Background IL-7 is a potent T cell activating cytokine that has been shown to cause proliferation, survival and differentiation of T cells as well as T cell-dependent activation of myeloid cells in numerous conditions. In inflamed tissues of patients with several autoimmune diseases (RA, pSS, psoriasis) increased IL-7 production by tissue cells and immune cells has been documented. Although reduced serum immunoglobulin levels in IL-7R-deficient individuals suggested that IL-7 might play a role in activation of mature human B cells, direct evidence for this is lacking. Previously, it has been demonstrated that EBV, one of the suggested triggers of pSS, induces TLR7-dependent B cell activation and that EBV-transformed B cells express significant levels of the IL-7R as well as IL-7. Furthermore, we have shown that both intracellular IL-7R and IL-7 expression is up regulated in vitro upon TLR7 triggering of B cells.

Objectives To investigate the potential synergy of IL-7-driven T cell-dependent and TLR7-mediated B cell activation and to assess the additive effects of monocyte/macrophages in this respect.

Methods Isolated CD19 B cells and CD4 T cells from HC (n=7) were co-cultured (1:1) with and without IL-7, TLR7 agonist (TLR7A, Gardiquimod) or the combination of IL-7/TLR7A with and without CD14 monocytes/macrophages (T/B/mono; 1:1:0,1). Proliferation of T and B cells was measured using 3H-thymidine incorporation and by Ki67 expression (FACS analysis). Activation markers (CD19, HLA-DR, CD25) expression were measured by FACS analysis.

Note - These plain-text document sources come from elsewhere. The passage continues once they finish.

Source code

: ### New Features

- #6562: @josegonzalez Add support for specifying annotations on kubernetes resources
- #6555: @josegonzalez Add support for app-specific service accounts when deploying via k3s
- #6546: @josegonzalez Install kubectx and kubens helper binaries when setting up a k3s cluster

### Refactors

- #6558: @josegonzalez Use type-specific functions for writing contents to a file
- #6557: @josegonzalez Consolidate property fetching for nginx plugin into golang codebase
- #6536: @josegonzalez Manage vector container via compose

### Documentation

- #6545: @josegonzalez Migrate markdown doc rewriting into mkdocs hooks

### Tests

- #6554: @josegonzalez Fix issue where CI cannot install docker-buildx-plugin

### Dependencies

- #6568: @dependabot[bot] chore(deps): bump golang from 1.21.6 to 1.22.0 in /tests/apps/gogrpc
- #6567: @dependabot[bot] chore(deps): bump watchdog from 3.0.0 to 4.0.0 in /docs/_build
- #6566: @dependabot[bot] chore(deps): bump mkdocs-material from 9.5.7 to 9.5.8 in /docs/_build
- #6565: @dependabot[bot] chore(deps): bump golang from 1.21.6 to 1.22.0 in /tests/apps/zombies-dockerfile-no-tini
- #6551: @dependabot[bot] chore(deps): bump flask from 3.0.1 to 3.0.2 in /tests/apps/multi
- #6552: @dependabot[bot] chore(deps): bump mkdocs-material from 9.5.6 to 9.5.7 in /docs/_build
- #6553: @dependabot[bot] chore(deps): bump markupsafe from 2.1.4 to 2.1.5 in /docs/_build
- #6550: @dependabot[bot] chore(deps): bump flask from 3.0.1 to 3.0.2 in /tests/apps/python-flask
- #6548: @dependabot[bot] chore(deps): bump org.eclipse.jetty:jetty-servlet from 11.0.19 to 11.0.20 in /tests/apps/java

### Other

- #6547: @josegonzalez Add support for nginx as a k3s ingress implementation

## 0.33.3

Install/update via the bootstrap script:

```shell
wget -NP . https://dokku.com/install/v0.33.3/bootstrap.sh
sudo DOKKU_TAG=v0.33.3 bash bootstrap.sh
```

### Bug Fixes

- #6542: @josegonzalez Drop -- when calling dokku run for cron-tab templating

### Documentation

Results Exogenously added IL-7 did not activate B cells directly, in line with the absence of surface IL-7R. However, in the presence of T cells, IL-7 activated both T and B cells (Ki67+ CD4 cells from 1.1±0.2% to 14.4±3.7%, p<0.01 and Ki67+ B cells from 1.9±0.3% to 4.1±0.9%, p<0.05). TLR7A induced B cell activation, as measured by increased proliferation (%Ki67 from 1.2±0.2% to 9.3±1.4%) and up regulation of activation markers on B cells, which was facilitated in the presence of monocytes. TLR7-induced B cell activation in T/B or T/B/monocyte co-cultures was not associated with T cell activation. IL-7 added to TLR7A synergistically increased both B cell (TLR7A vs. IL-7/TLR7A; 9.3±1.4% vs. 33.4±7.3%) and T cell proliferation (IL-7 vs. IL-7/TLR7A; 0.8±0.1% vs. 29.2±5.2%), which for B cells again was further increased by monocytes (TLR7A vs. IL-7/TLR7A; 30.2±8.9% vs. 63.0±8.0%). Similar results were observed for activation marker expression on B cells (CD19, HLA-DR CD25) and on T cells (HLA-DR, CD25).

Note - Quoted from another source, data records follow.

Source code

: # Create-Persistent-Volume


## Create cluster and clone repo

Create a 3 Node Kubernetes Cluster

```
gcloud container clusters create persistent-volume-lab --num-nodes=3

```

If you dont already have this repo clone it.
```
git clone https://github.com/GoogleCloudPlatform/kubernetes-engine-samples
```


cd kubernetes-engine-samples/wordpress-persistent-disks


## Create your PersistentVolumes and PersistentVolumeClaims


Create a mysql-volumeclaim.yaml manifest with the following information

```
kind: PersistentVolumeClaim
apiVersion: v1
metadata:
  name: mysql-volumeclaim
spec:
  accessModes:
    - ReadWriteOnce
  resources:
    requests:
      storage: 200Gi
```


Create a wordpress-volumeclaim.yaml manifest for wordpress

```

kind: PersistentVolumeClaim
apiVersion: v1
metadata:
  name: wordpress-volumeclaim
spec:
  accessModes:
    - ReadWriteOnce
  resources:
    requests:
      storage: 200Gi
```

Conclusions IL-7-induced T cell activation and TLR7A-induced B cell activation synergistically activate B cells, which is markedly enhanced by the presence of monocytes. Our results indicate that previously described increased local expression of IL-7 and TLR7 and increased numbers of macrophages could contribute to enhanced lymphocyte activation in patients with pSS.